What can gardeners do in the dead of winter when the ground is frozen and plants are dormant? Get ready for planting next spring’s garden, of course! A good way to get started is to join the Northern Shenandoah Valley Master Gardener Association and the Foundation of the State Arboretum at the FREE Seed Exchange at Blandy.
Saturday, January 27, 2024
10 am to 2 pm
The State Arboretum of Virginia
Blandy Experimental Farm
400 Blandy Farm Lane
Boyce, VA 22620
(Route 50 East)
About the Event
If you’re a home garden seed saver or have some extra commercially grown seeds left from last year’s planting, bring them to the Seed Exchange at Blandy. Even if you don’t have seeds to share, you’re encouraged to participate. Gardeners are always happy to share their knowledge and harvest with others.
Types of Seeds Typically on Hand
- Bulbs and Cuttings (yes, we know these are not “seeds”)
- Woody Plants
- Commercially packaged seeds donated by growers, retailers, or fellow gardeners.
- See our Donations Page for some who generously donated seed for our 2022 exchange.
Other Activities at the Seed Exchange
- “Ask a Master Gardener” information table
- Gardening book and magazine exchange
- Vendors with plants and other items for the gardener
- Information stations and hands-on demonstrations
- Activities for children
Tips for saving seeds for the exchange
While volumes have been written about saving seeds, below are some general tips, depending on the seed type.
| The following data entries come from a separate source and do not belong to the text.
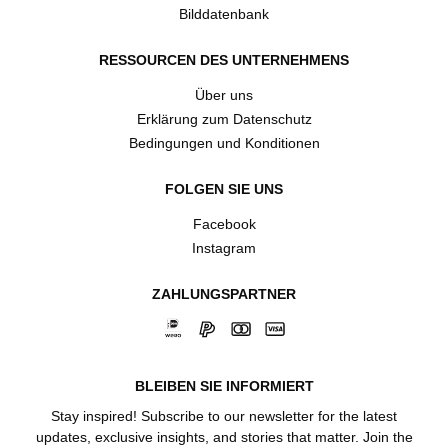
Bilddatenbank
RESSOURCEN DES UNTERNEHMENS
Über uns
Erklärung zum Datenschutz
Bedingungen und Konditionen
FOLGEN SIE UNS
Facebook
Instagram
ZAHLUNGSPARTNER
BLEIBEN SIE INFORMIERT
Stay inspired! Subscribe to our newsletter for the latest
updates, exclusive insights, and stories that matter. Join the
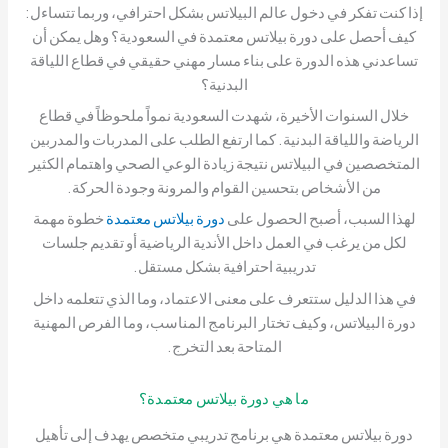
إذا كنت تفكر في دخول عالم البيلاتس بشكل احترافي، وربما تتساءل:
كيف أحصل على دورة بيلاتس معتمدة في السعودية؟ وهل يمكن أن
تساعدني هذه الدورة على بناء مسار مهني حقيقي في قطاع اللياقة
البدنية؟
خلال السنوات الأخيرة، شهدت السعودية نمواً ملحوظاً في قطاع
الرياضة واللياقة البدنية. كما ارتفع الطلب على المدربات والمدربين
المتخصصين في البيلاتس نتيجة زيادة الوعي الصحي واهتمام الكثير
من الأشخاص بتحسين القوام والمرونة وجودة الحركة.
لهذا السبب، أصبح الحصول على
دورة بيلاتس معتمدة
خطوة مهمة
لكل من يرغب في العمل داخل الأندية الرياضية أو تقديم جلسات
تدريبية احترافية بشكل مستقل.
في هذا الدليل ستتعرف على معنى الاعتماد، وما الذي تتعلمه داخل
دورة البيلاتس، وكيف تختار البرنامج المناسب، وما الفرص المهنية
المتاحة بعد التخرج.
ما هي دورة بيلاتس معتمدة؟
دورة بيلاتس معتمدة هي برنامج تدريبي متخصص يهدف إلى تأهيل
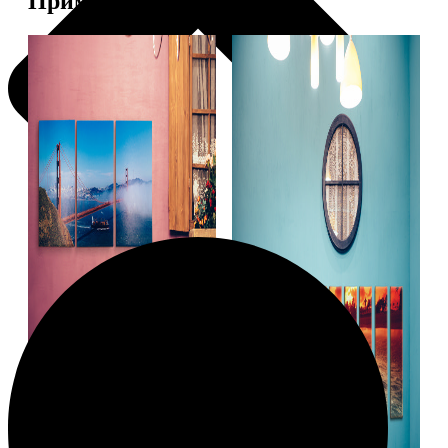
Примеры работ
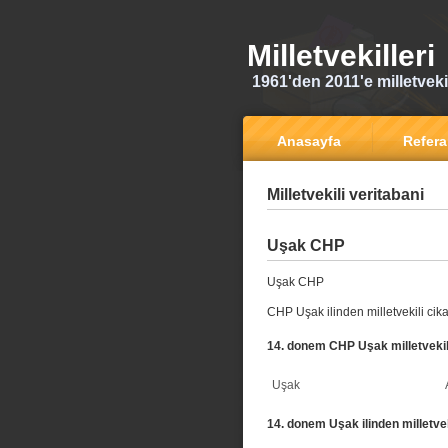
Milletvekilleri
1961'den 2011'e milletvekili
Anasayfa
Refer
Milletvekili veritabani
Uşak CHP
Uşak CHP
CHP Uşak ilinden milletvekili cik
14. donem CHP Uşak milletvekil
Uşak
14. donem Uşak ilinden milletvek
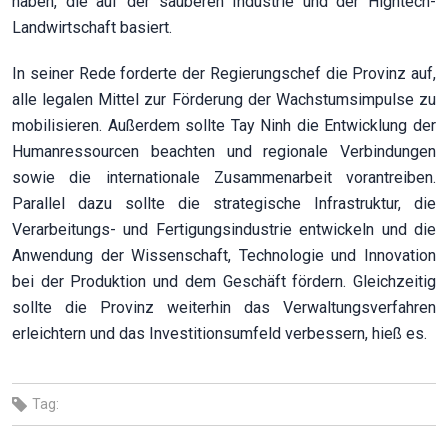
haben, die auf der sauberen Industrie und der Hightech-
Landwirtschaft basiert.
In seiner Rede forderte der Regierungschef die Provinz auf,
alle legalen Mittel zur Förderung der Wachstumsimpulse zu
mobilisieren. Außerdem sollte Tay Ninh die Entwicklung der
Humanressourcen beachten und regionale Verbindungen
sowie die internationale Zusammenarbeit vorantreiben.
Parallel dazu sollte die strategische Infrastruktur, die
Verarbeitungs- und Fertigungsindustrie entwickeln und die
Anwendung der Wissenschaft, Technologie und Innovation
bei der Produktion und dem Geschäft fördern. Gleichzeitig
sollte die Provinz weiterhin das Verwaltungsverfahren
erleichtern und das Investitionsumfeld verbessern, hieß es.
Tag:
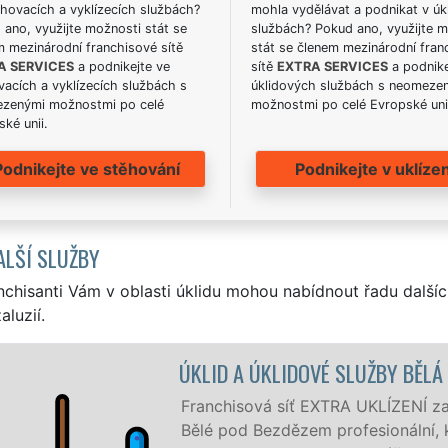
hovacích a vyklízecích službách?
mohla vydělávat a podnikat v úk
ano, využijte možnosti stát se
službách? Pokud ano, využijte 
m mezinárodní franchisové sítě
stát se členem mezinárodní fran
A SERVICES
a podnikejte ve
sítě
EXTRA SERVICES
a podnike
acích a vyklízecích službách s
úklidových službách s neomeze
zenými možnostmi po celé
možnostmi po celé Evropské uni
ké unii.
Podnikejte ve stěhování
Podnikejte v uklízen
ALŠÍ SLUŽBY
nchisanti Vám v oblasti úklidu mohou nabídnout řadu dalšíc
aluzií.
Ú
Bezdězem a okolí
id pro firmy i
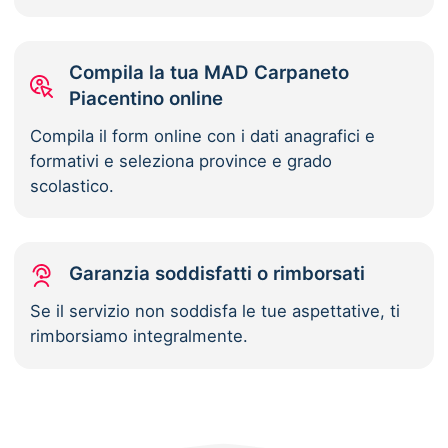
Compila la tua MAD Carpaneto
Piacentino online
Compila il form online con i dati anagrafici e
formativi e seleziona province e grado
scolastico.
Garanzia soddisfatti o rimborsati
Se il servizio non soddisfa le tue aspettative, ti
rimborsiamo integralmente.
If you need envelopes, use some our seed packet templates and ideas.
- How to save seed for:
- For many herbs and flowers, allow seed heads to dry on the plant before collecting and then hang upside down to completely dry. Crumble the seed head to separate seeds.
- For legumes, allow seed pods to thoroughly dry on plants. Do not harvest while wet. Separate seeds from pod.
- For plants such as pumpkins, squash, or watermelon, leave fruit on the vine past when you would pick them for eating and then store for an additional three weeks before removing seeds. Scoop seeds from the fruit, place in water to clean. Viable seed will sink to the bottom. Remove viable seed from water and dry. Pumpkin, squash, and melon seeds can benefit from fermenting as described for tomatoes below.
- For tomatoes, leave fruit on vine until fully ripe. Squeeze seeds and some pulp into a jar with a small amount of water. Allow seeds to ferment: keep at 75–85?F for 1.5–5 days, leaving for about one day after bubbling or white mold appear, then clean in water the same as for pumpkins above.
- Place clean, dry seeds in paper bags, paper envelopes, or glass jars. See our seed packet templates and ideas page for ideas.
- Label bag, envelope, or jar with the common name, Latin name, date of harvest, and any useful instructions if unusual seeds.
- Please do not bring seeds for plants on Blandy’s list of Alien Invasive Landscape Plants in Virginia.
- You also are welcome to bring in commercially packaged seeds.
- Please avoid bringing seed that is more than 2–4 years old.
Inclement Weather Policy
If Mother Nature sends us a light dusting of snow for the seed exchange, the event will go on as scheduled. Cancellation due to heavy snow will be announced on the Blandy website.